Digital archive that draws on the impressive O’Connor holdings at UCC, with photographs, audio recordings, video clips, manuscripts, and private papers; also includes a detailed chronology and an extensive biographical essay by Lennon. Unfortunately, the resource is incomplete, with several pages “under reconstruction” at the time of writing. It is unclear whether this website remains live or whether pages will continue to be populated and updated. Available online without subscription.
Matthews, James H. “Frank O’Connor.” In The Macmillan Dictionary of Irish Literature. Edited by Robert Hogan, 500–505. Dublin: Gill & Macmillan, 1979.
Snapshot of the life and career by O’Connor’s biographer, with emphasis placed on the short stories and on the translations from Irish.
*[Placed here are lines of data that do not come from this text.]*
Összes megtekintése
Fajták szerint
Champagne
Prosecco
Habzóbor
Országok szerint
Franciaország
Sees O’Connor as “a person of fierce sympathies” who worked in a highly pressurized environment; also identifies the “struggle for artistic integrity and personal freedom” as the key concern which underpins the oeuvre (p. 500).
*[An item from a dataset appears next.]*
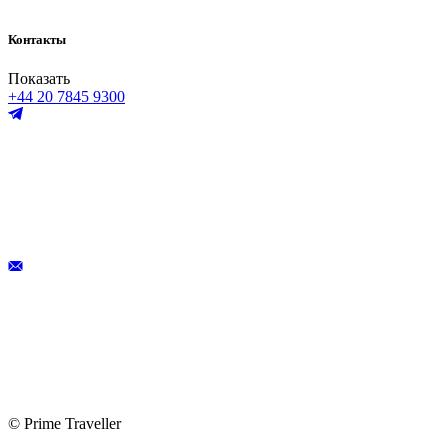
Контакты
Показать
+44 20 7845 9300
© Prime Traveller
Matthews, James H. “Frank O’Connor.” In Dictionary of Irish Literature. 2d ed. Vol. 2. Edited by Robert Hogan, 932–937. London: Aldwych Press, 1996.
Reprint of Matthews 1979, included in a revised two-volume edition of Hogan’s seminal Dictionary. Repeats the suggestion that O’Connor is—and should be—best remembered for his short fiction, and that integrity is a keyword in any analysis of the writer’s career. Remains a useful and succinct introduction to O’Connor’s life and oeuvre, notwithstanding the fact that the piece was first produced over forty years ago.
Ostrom, Hans. “Michael Francis Xavier O’Donovan [pseud. Frank O’Connor].” In The Oxford Dictionary of National Biography. Oxford: Oxford University Press, 2004–2011.
Decent overview that is clearly indebted to the two volumes of autobiography (1961 and 1968) as well as to Matthews 1983 (cited under Biography). Particular attention is given to O’Connor’s childhood and early career; information about the life and work post-1940 is thin by contrast, perhaps because O’Connor’s memoirs conclude with the death of Yeats in 1939. Closing comments on short fiction are desultory. Available online by subscription.
Sherry, Ruth. “Frank O’Connor (Michael Francis O’Donovan).” In The Royal Irish Academy’s Dictionary of Irish Biography. Vol. 7. Edited by James McGuire and James Quinn, 249–251. Cambridge, UK: Cambridge University Press, 2009.
Model essay that, in many respects, provides the finest short introduction to O’Connor. In addition to offering a sketch of the writer’s life, makes authoritative pronouncements on his interest in narrative practice, realist literary modes, and Irish-language culture, as well as his suspicion of modernist and symbolist methods. Suggests that “an elegiac and philosophical aspect is at least as characteristic” of O’Connor’s work as the much-heralded “comic element” (p. 250). Also available online by subscription.